[Dataset entries]
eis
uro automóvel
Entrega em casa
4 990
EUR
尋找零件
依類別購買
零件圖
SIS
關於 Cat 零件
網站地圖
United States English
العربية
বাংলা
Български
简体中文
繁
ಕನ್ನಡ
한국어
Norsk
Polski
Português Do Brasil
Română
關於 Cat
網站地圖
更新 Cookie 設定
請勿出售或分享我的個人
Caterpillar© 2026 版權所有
---
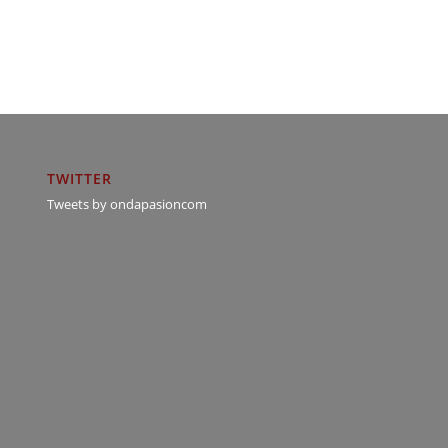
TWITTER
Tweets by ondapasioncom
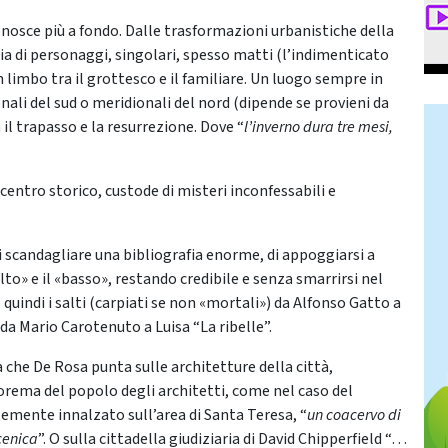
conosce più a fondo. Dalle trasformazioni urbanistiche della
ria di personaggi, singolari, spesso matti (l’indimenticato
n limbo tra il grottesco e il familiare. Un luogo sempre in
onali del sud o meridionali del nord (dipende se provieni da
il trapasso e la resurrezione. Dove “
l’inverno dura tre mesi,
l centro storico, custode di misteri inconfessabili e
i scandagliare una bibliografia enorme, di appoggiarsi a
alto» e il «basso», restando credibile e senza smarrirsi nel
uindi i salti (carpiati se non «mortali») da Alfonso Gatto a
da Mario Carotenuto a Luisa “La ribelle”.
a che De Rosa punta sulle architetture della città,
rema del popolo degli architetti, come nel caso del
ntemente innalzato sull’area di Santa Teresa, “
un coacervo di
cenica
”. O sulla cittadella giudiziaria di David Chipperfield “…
* * *
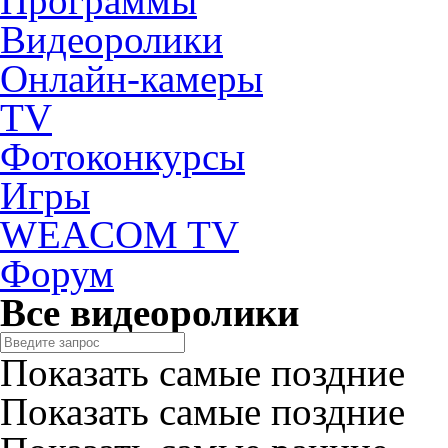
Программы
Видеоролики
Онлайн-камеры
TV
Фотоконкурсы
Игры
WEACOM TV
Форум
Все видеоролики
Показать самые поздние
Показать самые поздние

**Required work**
Copy out the lines from the one containing "conosce più a" through the one containing "O sulla cittadella", inclusive, character for character.

**Answer to the problem**
conosce più a fondo. Dalle trasformazioni urbanistiche della
ria di personaggi, singolari, spesso matti (l’indimenticato
n limbo tra il grottesco e il familiare. Un luogo sempre in
onali del sud o meridionali del nord (dipende se provieni da
il trapasso e la resurrezione. Dove “
l’inverno dura tre mesi,
l centro storico, custode di misteri inconfessabili e
i scandagliare una bibliografia enorme, di appoggiarsi a
alto» e il «basso», restando credibile e senza smarrirsi nel
uindi i salti (carpiati se non «mortali») da Alfonso Gatto a
da Mario Carotenuto a Luisa “La ribelle”.
a che De Rosa punta sulle architetture della città,
rema del popolo degli architetti, come nel caso del
ntemente innalzato sull’area di Santa Teresa, “
un coacervo di
cenica
”. O sulla cittadella giudiziaria di David Chipperfield “…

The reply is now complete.